En los últimos diez años los argentinos vieron aparecer una gran gama de aceites en las góndolas de todas las formas, tamaños y precios. Se sabe que en la Cuenca Mediterránea (que abarca norte de Africa y Unión Europea) el aceite de oliva integra desde siempre la canasta básica familiar, mientras que para los argentinos es en los últimos años una cuestión de salud. Es sabido que el aceite forma parte, junto con el agua, del fruto de la aceituna. Entonces, cuando se lo somete a presión, naturalmente se extrae el aceite que por decantación se lo separa del agua y allí queda lo que se conoce como Virgen Extra. Sus beneficios radican en que no se transforma su composición al someterlo al calor, fenómeno que sí ocurre en otros aceites, que en ese proceso generan grasas perjudiciales para el organismo.
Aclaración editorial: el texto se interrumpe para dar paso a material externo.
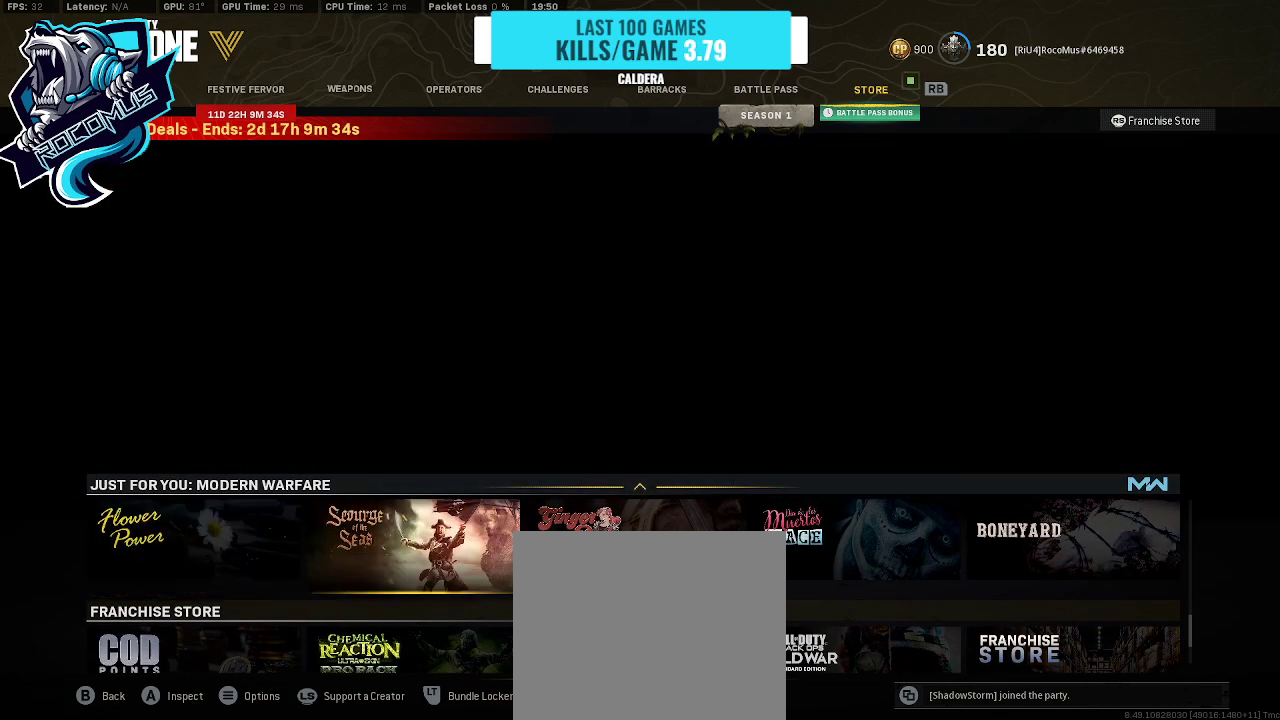
{"buttons": [], "left_stick": "center", "right_stick": "center", "events": []}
El aceite de oliva se mantiene intacto y brinda las grasas popularmente consideradas buenas y que no fabrica el cuerpo humano, por lo que debe incorporarlas con alimentos. De allí que haya captado la atención de los argentinos en las góndolas. Sin embrago, para algunos, también hay alguna trampita en la “mezcla” y aprendieron a leer con conciencia el rótulo donde se señalan los ingredientes y su composición química. Lejos de lo que aparece, aún no se han establecidos los parámetros que rigen según el Consejo Olivícola Internacional (COI), por lo que los únicos parámetros son la honestidad y seriedad del fabricante. Lo importante y básico, al parecer, sigue siendo que diga “virgen extra” puro. Para la Asociación Olivícola Argentina, Asolivar, el aceite de oliva Virgen Extra se define como el aceite obtenido exclusivamente en procedimientos mecánicos u otros medios físicos en condiciones, especialmente térmicas, que no produzcan alteración del aceite. Que no haya tenido más tratamientos que el lavado, la centrifugación y el filtrado. Es un producto natural que conserva el sabor, el aroma y las vitaminas del fruto como tal. Una de sus cualidades es la de reducir el colesterol y, en consecuencia, reducir el riesgo de infarto. También lo señalan como benéfico para disminuir la acidez gástrica y eficaz para proteger al organismo contra las úlceras y gastritis.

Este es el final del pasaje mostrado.